La lettre ouverte critiquait le jugement d’Infantino et appelait la FIFA à s’excuser pour un manque de leadership plutôt que pour une mauvaise communication dans le contexte de sa tentative ratée de vendre une participation dans la Coupe du monde à des investisseurs privés.
Trois instances dirigeantes régionales du football – l’UEFA (Europe), la CONCACAF (Amérique du Nord, centrale et Caraïbes) et l’AFC (Asie) – estiment que le récent projet du président de la FIFA, Gianni Infantino, de vendre une participation dans la Coupe du monde était un « abus fondamental de confiance » envers les institutions que l’instance était censée servir.
Dans une « lettre ouverte à la famille du football » révélée lundi, l’UEFA, la CONCACAF et l’AFC ont également déclaré que « lorsque la confiance est brisée par la tromperie, lorsqu’un individu se place au-dessus du collectif qui lui a confié l’autorité, ce devoir est abandonné ».
La lettre accablante a été cosignée par le président de l’UEFA Aleksander Ceferin, le président de l’AFC Salman Bin Ibrahim Al-Khalifa, le président de la CONCACAF Victor Montagliani et les trois secrétaires généraux des organisations.
« Le football est la plus grande passion partagée au monde.

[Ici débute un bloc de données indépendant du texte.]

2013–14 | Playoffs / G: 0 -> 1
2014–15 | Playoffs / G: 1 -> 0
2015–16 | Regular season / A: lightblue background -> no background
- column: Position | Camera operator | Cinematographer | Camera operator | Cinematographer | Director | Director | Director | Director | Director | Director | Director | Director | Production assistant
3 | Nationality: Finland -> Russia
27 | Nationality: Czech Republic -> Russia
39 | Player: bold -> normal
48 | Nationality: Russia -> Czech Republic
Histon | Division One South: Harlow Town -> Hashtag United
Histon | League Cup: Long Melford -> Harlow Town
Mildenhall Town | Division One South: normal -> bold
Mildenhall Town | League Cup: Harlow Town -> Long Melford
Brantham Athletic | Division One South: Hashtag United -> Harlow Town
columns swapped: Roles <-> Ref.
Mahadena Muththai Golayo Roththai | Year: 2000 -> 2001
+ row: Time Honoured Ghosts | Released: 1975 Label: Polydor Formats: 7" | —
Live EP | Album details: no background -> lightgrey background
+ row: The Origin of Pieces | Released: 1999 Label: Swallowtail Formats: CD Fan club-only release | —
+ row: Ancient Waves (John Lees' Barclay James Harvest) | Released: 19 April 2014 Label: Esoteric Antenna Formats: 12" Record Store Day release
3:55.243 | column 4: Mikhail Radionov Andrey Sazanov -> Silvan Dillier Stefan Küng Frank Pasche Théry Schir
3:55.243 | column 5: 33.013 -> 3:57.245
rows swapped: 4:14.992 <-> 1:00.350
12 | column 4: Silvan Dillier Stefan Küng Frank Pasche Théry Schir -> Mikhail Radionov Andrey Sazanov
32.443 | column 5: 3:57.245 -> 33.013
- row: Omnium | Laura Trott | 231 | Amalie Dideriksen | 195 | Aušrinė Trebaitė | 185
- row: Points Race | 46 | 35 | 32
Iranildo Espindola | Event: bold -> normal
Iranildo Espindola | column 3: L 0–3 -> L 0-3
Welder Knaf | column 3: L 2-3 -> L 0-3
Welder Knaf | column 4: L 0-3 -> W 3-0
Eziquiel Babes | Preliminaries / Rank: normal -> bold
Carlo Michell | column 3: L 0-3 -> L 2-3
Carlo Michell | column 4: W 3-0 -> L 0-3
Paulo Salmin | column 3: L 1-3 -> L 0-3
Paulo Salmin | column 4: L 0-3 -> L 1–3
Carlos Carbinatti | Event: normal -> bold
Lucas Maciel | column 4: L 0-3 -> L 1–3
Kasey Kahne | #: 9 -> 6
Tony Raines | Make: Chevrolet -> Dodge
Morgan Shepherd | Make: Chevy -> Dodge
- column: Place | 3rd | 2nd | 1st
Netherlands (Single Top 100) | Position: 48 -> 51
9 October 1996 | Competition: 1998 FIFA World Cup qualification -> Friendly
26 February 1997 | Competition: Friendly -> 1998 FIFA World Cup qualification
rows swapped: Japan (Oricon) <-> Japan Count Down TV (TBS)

Il n’appartient à aucun individu ni à aucune institution. Il appartient aux joueurs, aux supporters, aux clubs, aux associations membres et à chaque institution chargée de garantir son avenir », indique la lettre ouverte.
« C’est dans cet esprit, en tant que confédérations représentant ses membres, que nous parlons collectivement aujourd’hui. »
Infantino fait face à une révolte après l’échec de son projet de vendre ses participations dans la Coupe du monde à des investisseurs privés.
« Il ne s’agit pas de la conduite d’un gardien du jeu, mais de celui de quelqu’un qui croit que le jeu lui est responsable », indique la lettre.
« Ce ne sont pas les qualités que le football mérite en tant que leader. C’est pourquoi nous avons adopté cette position : pas à la légère ni seuls, mais ensemble, et par devoir envers le jeu que nous servons. »
L’UEFA avait précédemment menacé de boycotter la Coupe du monde et d’autres compétitions de la FIFA, bien que l’instance dirigeante ait abandonné et présenté ses excuses pour l’échec de son projet.
De nombreuses associations de football membres de l’instance dirigeante européenne ont appelé à la démission d’Infantino, parmi lesquelles la Norvège.
La lettre critique à l’égard du dirigeant du football suisse-italien ne fait pas référence nommément à Infantino, mais critique ses soi-disant excuses, qui ne reconnaissent pas que l’idée de brader la Coupe du monde est fondamentalement fausse, mais attribuent plutôt les erreurs à une mauvaise communication.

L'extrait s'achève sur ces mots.